REQUIREMENT —
Put everything from the start of the records down to the line containing "See teine PIN-koodi" into a Markdown table with the columns Row and Line. Number each line and skip the blank ones.

**** SOURCE INFORMATION ****

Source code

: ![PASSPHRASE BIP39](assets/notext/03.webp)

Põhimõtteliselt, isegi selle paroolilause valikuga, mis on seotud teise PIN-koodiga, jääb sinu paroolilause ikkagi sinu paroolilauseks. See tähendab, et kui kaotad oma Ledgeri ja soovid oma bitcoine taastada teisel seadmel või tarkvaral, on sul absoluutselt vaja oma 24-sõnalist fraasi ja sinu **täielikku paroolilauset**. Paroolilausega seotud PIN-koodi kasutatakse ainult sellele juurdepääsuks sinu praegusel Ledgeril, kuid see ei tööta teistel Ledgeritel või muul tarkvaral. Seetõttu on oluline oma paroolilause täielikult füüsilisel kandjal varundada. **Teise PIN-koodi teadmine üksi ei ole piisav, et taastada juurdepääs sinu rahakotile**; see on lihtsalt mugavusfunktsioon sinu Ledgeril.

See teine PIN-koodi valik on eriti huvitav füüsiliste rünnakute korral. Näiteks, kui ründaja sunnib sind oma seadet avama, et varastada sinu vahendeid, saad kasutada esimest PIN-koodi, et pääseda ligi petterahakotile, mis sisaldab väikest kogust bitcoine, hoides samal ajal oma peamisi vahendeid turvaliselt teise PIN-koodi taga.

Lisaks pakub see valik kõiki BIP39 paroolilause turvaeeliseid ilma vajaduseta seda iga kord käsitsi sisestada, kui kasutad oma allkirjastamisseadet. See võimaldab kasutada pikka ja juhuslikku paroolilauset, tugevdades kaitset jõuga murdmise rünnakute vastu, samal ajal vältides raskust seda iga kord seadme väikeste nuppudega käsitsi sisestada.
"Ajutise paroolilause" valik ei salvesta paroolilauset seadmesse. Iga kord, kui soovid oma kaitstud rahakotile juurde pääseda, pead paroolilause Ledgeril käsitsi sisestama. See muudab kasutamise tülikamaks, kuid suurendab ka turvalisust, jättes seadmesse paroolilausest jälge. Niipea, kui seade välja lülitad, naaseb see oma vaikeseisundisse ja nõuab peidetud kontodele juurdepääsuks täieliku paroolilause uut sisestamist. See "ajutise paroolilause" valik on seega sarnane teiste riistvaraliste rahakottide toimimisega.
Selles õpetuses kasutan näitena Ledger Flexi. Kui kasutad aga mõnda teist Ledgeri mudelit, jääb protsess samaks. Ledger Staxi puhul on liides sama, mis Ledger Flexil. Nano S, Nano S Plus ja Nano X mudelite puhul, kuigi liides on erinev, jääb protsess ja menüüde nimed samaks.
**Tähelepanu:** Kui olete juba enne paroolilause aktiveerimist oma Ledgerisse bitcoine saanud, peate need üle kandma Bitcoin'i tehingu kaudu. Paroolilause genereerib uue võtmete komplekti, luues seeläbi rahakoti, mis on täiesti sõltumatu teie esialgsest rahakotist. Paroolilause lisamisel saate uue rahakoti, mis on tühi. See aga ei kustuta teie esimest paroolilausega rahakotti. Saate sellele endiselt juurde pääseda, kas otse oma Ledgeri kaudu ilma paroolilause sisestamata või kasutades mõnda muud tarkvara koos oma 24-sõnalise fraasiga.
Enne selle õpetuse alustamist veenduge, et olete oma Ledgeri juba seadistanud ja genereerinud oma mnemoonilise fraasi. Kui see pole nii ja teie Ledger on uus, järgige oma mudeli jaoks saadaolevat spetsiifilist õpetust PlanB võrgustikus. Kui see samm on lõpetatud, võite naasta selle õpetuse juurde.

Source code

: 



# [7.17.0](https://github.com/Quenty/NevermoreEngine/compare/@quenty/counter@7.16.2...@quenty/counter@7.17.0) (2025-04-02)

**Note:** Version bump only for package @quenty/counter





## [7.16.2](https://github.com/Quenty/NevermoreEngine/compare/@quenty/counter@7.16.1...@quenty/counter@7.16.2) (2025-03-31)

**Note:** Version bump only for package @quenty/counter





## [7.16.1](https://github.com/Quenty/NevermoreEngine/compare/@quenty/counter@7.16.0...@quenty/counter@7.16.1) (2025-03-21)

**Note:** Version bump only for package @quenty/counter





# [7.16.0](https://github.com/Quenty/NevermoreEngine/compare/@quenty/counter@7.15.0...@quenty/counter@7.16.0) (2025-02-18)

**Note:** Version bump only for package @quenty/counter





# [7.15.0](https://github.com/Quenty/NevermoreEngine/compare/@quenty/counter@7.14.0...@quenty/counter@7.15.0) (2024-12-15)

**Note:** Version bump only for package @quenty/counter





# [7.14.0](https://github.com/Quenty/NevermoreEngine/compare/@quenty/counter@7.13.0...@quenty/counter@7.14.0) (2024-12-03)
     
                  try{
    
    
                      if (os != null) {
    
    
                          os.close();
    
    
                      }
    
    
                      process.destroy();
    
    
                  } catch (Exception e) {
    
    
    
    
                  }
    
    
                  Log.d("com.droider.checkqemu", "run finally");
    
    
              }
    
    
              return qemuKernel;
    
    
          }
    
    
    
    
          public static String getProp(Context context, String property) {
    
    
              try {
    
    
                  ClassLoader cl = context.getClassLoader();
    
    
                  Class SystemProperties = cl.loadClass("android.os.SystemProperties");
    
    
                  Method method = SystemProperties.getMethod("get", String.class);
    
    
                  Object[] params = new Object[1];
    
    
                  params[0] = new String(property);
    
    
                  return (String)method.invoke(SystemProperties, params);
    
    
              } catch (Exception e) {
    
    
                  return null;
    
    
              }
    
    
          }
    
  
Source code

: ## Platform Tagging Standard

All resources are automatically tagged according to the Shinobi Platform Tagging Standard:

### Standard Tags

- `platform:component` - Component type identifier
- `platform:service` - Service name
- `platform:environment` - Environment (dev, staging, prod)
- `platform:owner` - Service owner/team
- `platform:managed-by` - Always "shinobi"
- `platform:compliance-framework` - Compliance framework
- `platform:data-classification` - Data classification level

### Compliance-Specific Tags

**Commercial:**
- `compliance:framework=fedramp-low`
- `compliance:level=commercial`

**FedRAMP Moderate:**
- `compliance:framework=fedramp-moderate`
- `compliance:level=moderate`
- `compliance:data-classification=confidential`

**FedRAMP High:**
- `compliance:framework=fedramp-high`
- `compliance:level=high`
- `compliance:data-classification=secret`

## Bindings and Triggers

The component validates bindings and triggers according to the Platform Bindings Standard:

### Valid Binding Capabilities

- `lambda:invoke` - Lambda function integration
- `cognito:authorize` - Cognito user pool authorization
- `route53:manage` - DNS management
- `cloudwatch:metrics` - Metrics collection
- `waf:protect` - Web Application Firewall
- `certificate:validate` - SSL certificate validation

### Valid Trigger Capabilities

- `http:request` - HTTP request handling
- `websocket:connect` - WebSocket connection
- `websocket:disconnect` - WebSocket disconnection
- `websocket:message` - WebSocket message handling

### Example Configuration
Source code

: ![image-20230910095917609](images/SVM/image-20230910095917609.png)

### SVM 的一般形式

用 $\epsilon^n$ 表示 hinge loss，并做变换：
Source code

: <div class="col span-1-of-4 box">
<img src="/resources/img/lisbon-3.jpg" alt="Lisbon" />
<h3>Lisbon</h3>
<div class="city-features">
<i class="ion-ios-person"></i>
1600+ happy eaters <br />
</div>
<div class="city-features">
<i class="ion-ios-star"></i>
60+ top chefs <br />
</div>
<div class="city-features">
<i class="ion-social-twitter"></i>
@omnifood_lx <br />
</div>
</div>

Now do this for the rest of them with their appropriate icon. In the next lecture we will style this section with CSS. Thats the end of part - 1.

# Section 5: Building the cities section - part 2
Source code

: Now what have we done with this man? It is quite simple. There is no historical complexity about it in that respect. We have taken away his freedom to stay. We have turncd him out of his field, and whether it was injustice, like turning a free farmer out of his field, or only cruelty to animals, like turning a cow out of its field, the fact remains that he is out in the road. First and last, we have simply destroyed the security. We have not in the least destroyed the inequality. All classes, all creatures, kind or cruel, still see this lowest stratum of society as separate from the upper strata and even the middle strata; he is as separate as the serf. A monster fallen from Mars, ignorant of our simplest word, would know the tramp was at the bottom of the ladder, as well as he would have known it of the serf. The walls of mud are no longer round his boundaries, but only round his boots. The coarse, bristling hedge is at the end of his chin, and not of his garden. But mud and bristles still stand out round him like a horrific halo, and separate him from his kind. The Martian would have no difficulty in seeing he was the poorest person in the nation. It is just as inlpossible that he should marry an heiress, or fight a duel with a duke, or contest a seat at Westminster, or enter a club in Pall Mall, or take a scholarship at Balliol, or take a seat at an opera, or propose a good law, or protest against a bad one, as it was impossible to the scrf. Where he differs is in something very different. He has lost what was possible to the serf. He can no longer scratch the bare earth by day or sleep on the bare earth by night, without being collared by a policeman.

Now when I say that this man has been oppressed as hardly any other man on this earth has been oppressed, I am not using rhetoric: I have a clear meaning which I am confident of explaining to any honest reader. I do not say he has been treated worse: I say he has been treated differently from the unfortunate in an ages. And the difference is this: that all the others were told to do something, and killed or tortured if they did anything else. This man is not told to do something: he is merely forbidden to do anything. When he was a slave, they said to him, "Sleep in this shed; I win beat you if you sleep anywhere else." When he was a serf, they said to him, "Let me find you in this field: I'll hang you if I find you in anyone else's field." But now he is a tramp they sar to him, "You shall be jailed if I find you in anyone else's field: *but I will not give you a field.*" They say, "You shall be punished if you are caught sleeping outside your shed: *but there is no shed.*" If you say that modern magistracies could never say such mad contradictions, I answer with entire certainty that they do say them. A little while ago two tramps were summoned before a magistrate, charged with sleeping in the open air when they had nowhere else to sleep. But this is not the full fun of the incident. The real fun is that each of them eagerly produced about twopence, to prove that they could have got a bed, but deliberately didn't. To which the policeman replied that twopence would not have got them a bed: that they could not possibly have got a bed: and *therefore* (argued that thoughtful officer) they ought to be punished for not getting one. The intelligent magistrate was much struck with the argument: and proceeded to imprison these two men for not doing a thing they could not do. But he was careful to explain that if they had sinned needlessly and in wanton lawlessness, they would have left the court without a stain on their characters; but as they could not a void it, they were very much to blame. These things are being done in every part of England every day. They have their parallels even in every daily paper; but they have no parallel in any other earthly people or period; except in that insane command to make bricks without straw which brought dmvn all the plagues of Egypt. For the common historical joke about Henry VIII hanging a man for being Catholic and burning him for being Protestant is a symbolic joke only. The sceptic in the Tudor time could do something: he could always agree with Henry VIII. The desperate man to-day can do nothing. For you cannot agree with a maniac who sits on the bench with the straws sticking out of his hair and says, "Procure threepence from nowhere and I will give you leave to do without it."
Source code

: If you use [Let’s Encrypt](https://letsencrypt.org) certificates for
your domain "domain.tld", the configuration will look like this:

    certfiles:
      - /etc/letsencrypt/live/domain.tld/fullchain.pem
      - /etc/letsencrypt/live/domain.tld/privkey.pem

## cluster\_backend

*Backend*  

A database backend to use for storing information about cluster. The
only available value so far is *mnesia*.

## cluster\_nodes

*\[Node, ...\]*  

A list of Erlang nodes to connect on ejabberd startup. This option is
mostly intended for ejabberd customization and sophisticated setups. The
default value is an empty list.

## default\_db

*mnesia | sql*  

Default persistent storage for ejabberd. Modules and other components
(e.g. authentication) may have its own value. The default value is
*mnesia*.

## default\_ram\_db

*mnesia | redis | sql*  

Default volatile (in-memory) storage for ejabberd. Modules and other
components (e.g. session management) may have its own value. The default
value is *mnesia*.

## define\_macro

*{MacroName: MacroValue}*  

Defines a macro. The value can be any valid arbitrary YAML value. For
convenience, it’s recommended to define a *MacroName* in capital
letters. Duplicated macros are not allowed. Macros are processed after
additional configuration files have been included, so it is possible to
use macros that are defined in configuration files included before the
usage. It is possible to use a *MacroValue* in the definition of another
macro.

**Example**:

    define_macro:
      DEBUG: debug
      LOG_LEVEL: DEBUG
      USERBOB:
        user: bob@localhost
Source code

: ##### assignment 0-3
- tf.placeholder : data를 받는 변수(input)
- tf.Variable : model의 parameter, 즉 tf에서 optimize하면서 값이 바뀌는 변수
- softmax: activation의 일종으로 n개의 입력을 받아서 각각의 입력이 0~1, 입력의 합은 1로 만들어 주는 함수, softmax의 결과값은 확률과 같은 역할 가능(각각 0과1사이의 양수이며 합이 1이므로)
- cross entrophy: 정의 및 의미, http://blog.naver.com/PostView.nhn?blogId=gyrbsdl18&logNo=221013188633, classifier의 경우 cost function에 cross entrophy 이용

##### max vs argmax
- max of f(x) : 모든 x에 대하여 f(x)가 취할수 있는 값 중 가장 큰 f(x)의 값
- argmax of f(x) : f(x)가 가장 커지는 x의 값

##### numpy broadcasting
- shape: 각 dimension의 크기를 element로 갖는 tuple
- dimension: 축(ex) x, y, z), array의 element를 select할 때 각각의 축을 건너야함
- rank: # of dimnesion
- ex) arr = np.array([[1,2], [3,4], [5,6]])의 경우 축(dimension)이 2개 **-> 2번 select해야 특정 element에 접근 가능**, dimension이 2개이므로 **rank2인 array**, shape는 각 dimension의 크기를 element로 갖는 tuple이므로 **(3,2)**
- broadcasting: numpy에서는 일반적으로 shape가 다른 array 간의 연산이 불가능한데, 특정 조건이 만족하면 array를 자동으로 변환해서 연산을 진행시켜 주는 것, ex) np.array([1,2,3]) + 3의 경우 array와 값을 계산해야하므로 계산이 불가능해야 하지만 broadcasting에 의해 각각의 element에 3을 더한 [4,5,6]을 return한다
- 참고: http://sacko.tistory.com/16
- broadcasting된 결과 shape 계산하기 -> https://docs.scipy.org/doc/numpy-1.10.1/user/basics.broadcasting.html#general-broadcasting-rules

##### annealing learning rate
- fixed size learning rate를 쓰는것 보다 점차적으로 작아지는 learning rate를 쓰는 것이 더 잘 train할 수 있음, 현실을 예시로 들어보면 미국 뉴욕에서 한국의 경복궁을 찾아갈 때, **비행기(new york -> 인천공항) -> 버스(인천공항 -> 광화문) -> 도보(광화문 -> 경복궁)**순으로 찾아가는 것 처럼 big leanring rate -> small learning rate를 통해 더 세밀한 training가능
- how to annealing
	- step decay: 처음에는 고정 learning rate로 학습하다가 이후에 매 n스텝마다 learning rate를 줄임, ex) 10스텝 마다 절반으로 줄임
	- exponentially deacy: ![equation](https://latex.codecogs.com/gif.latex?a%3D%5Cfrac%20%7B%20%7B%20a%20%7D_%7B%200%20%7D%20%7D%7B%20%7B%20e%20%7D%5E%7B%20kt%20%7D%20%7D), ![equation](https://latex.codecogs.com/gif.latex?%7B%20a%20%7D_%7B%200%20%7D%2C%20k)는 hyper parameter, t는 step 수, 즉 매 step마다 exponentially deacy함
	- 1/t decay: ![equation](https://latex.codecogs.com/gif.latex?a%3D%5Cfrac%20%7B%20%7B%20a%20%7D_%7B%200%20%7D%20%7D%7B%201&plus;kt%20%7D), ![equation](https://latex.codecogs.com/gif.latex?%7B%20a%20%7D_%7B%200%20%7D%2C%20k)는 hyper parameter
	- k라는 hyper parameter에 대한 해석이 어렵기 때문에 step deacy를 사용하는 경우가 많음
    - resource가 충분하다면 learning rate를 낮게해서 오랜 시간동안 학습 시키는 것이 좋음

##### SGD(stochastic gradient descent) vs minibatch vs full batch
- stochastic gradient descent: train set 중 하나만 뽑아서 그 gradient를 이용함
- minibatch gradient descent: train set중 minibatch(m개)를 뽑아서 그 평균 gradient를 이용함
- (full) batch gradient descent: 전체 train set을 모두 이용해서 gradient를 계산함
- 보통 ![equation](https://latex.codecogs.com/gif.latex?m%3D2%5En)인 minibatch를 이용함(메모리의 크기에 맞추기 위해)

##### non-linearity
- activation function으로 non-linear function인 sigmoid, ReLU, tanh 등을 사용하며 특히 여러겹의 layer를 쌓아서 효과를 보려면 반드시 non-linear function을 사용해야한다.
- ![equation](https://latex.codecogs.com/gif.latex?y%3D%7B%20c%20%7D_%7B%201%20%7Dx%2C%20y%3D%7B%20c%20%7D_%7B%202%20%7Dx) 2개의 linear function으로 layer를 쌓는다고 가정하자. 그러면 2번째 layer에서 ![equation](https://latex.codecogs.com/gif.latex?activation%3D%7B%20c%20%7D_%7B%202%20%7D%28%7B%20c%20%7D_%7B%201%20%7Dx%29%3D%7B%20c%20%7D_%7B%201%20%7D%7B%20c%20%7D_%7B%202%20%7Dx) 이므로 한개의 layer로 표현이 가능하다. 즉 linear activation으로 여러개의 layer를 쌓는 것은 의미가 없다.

****

COMPLETED EXERCISE —
| Row | Line |
|---|---|
| 1 | Source code |
| 2 | : ![PASSPHRASE BIP39](assets/notext/03.webp) |
| 3 | Põhimõtteliselt, isegi selle paroolilause valikuga, mis on seotud teise PIN-koodiga, jääb sinu paroolilause ikkagi sinu paroolilauseks. See tähendab, et kui kaotad oma Ledgeri ja soovid oma bitcoine taastada teisel seadmel või tarkvaral, on sul absoluutselt vaja oma 24-sõnalist fraasi ja sinu **täielikku paroolilauset**. Paroolilausega seotud PIN-koodi kasutatakse ainult sellele juurdepääsuks sinu praegusel Ledgeril, kuid see ei tööta teistel Ledgeritel või muul tarkvaral. Seetõttu on oluline oma paroolilause täielikult füüsilisel kandjal varundada. **Teise PIN-koodi teadmine üksi ei ole piisav, et taastada juurdepääs sinu rahakotile**; see on lihtsalt mugavusfunktsioon sinu Ledgeril. |
| 4 | See teine PIN-koodi valik on eriti huvitav füüsiliste rünnakute korral. Näiteks, kui ründaja sunnib sind oma seadet avama, et varastada sinu vahendeid, saad kasutada esimest PIN-koodi, et pääseda ligi petterahakotile, mis sisaldab väikest kogust bitcoine, hoides samal ajal oma peamisi vahendeid turvaliselt teise PIN-koodi taga. |